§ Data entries
--

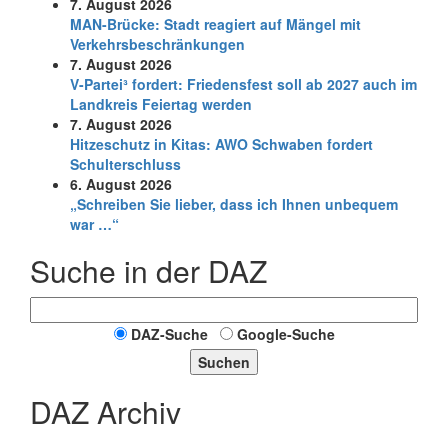
7. August 2026
MAN-Brücke: Stadt reagiert auf Mängel mit
Verkehrsbeschränkungen
7. August 2026
V-Partei­³ fordert: Friedens­fest soll ab 2027 auch im
Land­kreis Feier­tag werden
7. August 2026
Hitzeschutz in Kitas: AWO Schwaben fordert
Schulterschluss
6. August 2026
„Schreiben Sie lieber, dass ich Ihnen unbequem
war …“
Suche in der DAZ
DAZ-Suche
Google-Suche
Suchen
DAZ Archiv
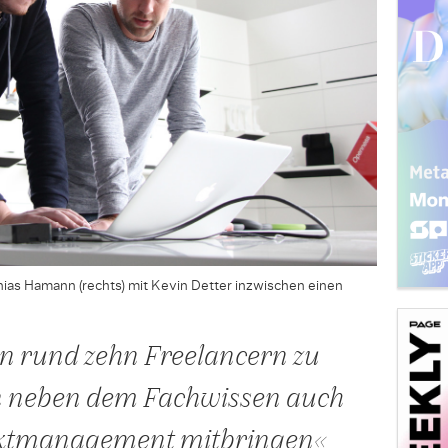
hias Hamann (rechts) mit Kevin Detter inzwischen einen
n rund zehn Freelancern zu
 neben dem Fachwissen auch
ktmanagement mitbringen«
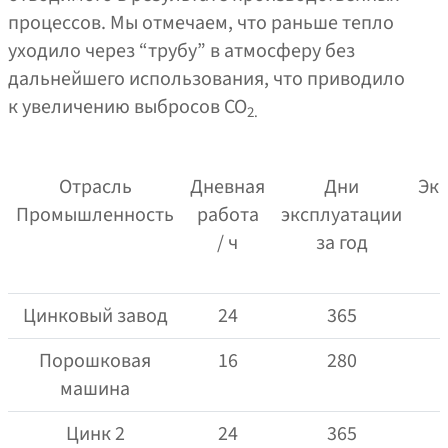
процессов. Мы отмечаем, что раньше тепло
уходило через “трубу” в атмосферу без
дальнейшего использования, что приводило
к увеличению выбросов CO
2.
Отрасль
Дневная
Дни
Эк
Промышленность
работа
эксплуатации
к
/ ч
за год
Цинковый завод
24
365
Порошковая
16
280
машина
Цинк 2
24
365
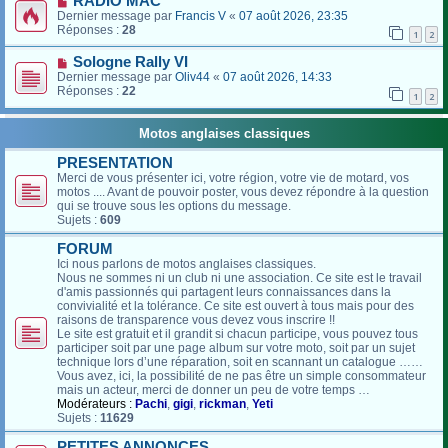
RADIO MAC
Dernier message par
Francis V
«
07 août 2026, 23:35
Réponses :
28
1
2
Sologne Rally VI
Dernier message par
Oliv44
«
07 août 2026, 14:33
Réponses :
22
1
2
Motos anglaises classiques
PRESENTATION
Merci de vous présenter ici, votre région, votre vie de motard, vos
motos .... Avant de pouvoir poster, vous devez répondre à la question
qui se trouve sous les options du message.
Sujets :
609
FORUM
Ici nous parlons de motos anglaises classiques.
Nous ne sommes ni un club ni une association. Ce site est le travail
d'amis passionnés qui partagent leurs connaissances dans la
convivialité et la tolérance. Ce site est ouvert à tous mais pour des
raisons de transparence vous devez vous inscrire !!
Le site est gratuit et il grandit si chacun participe, vous pouvez tous
participer soit par une page album sur votre moto, soit par un sujet
technique lors d’une réparation, soit en scannant un catalogue ……
Vous avez, ici, la possibilité de ne pas être un simple consommateur
mais un acteur, merci de donner un peu de votre temps …
Modérateurs :
Pachi
,
gigi
,
rickman
,
Yeti
Sujets :
11629
PETITES ANNONCES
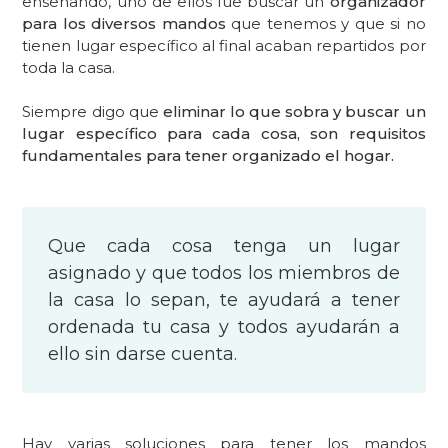
enseñando, uno de ellos fue buscar un
organizador
para los diversos mandos
que tenemos y que si no
tienen lugar específico al final acaban repartidos por
toda la casa.
Siempre digo que
eliminar lo que sobra y buscar un
lugar específico para cada cosa, son requisitos
fundamentales para tener organizado el hogar.
Que cada cosa tenga un lugar
asignado y que todos los miembros de
la casa lo sepan, te ayudará a tener
ordenada tu casa y todos ayudarán a
ello sin darse cuenta.
Hay varias soluciones para tener los mandos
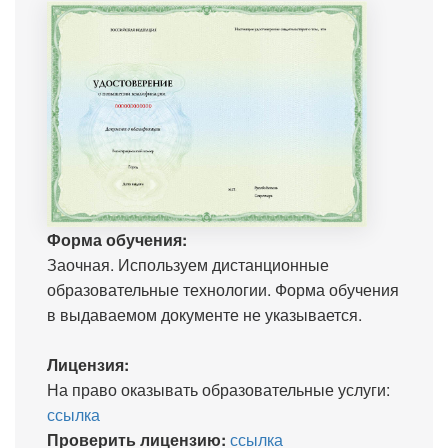
Форма обучения:
Заочная. Используем дистанционные
образовательные технологии. Форма обучения
в выдаваемом документе не указывается.
Лицензия:
На право оказывать образовательные услуги:
ссылка
Проверить лицензию:
ссылка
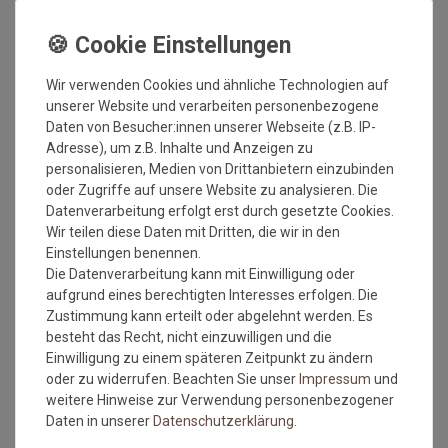
Fussmatte wash+dry Design
Fussmatte wash+dry Design
Coralis 60x140 cm
Sonnenglück 85 cm rund
Wir verwenden Cookies und ähnliche Technologien auf
Grundpreis:
109,95 €
/
Grundpreis:
119,95 €
/
Stück
Stück
unserer Website und verarbeiten personenbezogene
inkl. ges. MwSt.
inkl. ges. MwSt.
Daten von Besucher:innen unserer Webseite (z.B. IP-
Versandkostenfrei*
Versandkostenfrei*
Adresse), um z.B. Inhalte und Anzeigen zu
personalisieren, Medien von Drittanbietern einzubinden
NEU
oder Zugriffe auf unsere Website zu analysieren. Die
Datenverarbeitung erfolgt erst durch gesetzte Cookies.
Wir teilen diese Daten mit Dritten, die wir in den
Einstellungen benennen.
Die Datenverarbeitung kann mit Einwilligung oder
aufgrund eines berechtigten Interesses erfolgen. Die
Zustimmung kann erteilt oder abgelehnt werden. Es
besteht das Recht, nicht einzuwilligen und die
Versandkostenfrei*
Versandkostenfrei*
Einwilligung zu einem späteren Zeitpunkt zu ändern
oder zu widerrufen. Beachten Sie unser
Impressum
und
Fußmatte wash+dry Decor
Fußmatte wash+dry Decor
weitere Hinweise zur Verwendung personenbezogener
Canvas 80x200 cm
Gentle Blocks 70x120 cm
Daten in unserer
Daten­schutz­erklärung
.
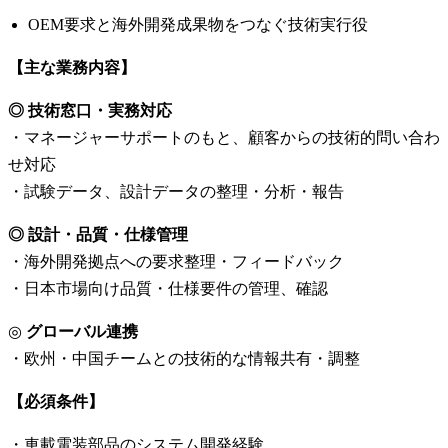
OEM要求と海外開発成果物をつなぐ技術実行役
【主な業務内容】
◎ 技術窓口・実務対応
・マネージャーサポートのもと、顧客からの技術的問い合わ
せ対応
・試験データ、設計データの整理・分析・報告
◎ 設計・品質・仕様管理
・海外開発拠点への要求整理・フィードバック
・日本市場向け品質・仕様要件の管理、確認
◎
グローバル連携
・欧州・中国チームとの技術的な情報共有・調整
【必須条件】
・車載電装部品のシステム開発経験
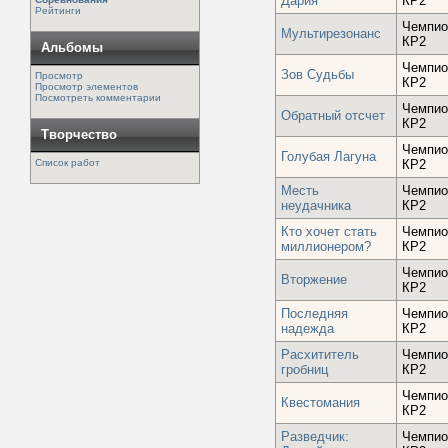
Дария
КР2
Рейтинги
Чемпио
Мультирезонанс
КР2
Альбомы
Чемпио
Зов Судьбы
Просмотр
КР2
Просмотр элементов
Посмотреть комментарии
Чемпио
Обратный отсчет
КР2
Творчество
Чемпио
Голубая Лагуна
Список работ
КР2
Месть
Чемпио
неудачника
КР2
Кто хочет стать
Чемпио
миллионером?
КР2
Чемпио
Вторжение
КР2
Последняя
Чемпио
надежда
КР2
Расхититель
Чемпио
гробниц
КР2
Чемпио
Квестомания
КР2
Разведчик:
Чемпио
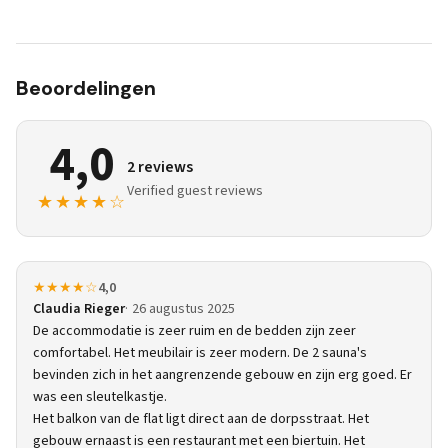
Beoordelingen
4,0
2 reviews
Verified guest reviews
★★★★☆
★★★★☆
4,0
Claudia Rieger
26 augustus 2025
De accommodatie is zeer ruim en de bedden zijn zeer
comfortabel. Het meubilair is zeer modern. De 2 sauna's
bevinden zich in het aangrenzende gebouw en zijn erg goed. Er
was een sleutelkastje.
Het balkon van de flat ligt direct aan de dorpsstraat. Het
gebouw ernaast is een restaurant met een biertuin. Het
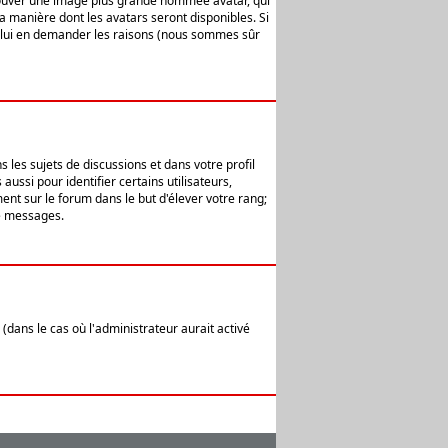
 trouver une image plus grande nommée avatar, qui
la manière dont les avatars seront disponibles. Si
ur lui en demander les raisons (nous sommes sûr
 les sujets de discussions et dans votre profil
ussi pour identifier certains utilisateurs,
ent sur le forum dans le but d'élever votre rang;
e messages.
(dans le cas où l'administrateur aurait activé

--

§ What you are asked to do
Return each line from the data where the string "tener" can be found.

§ Completed task
fundamentales para tener organizado el hogar.
la casa lo sepan, te ayudará a tener
Hay varias soluciones para tener los mandos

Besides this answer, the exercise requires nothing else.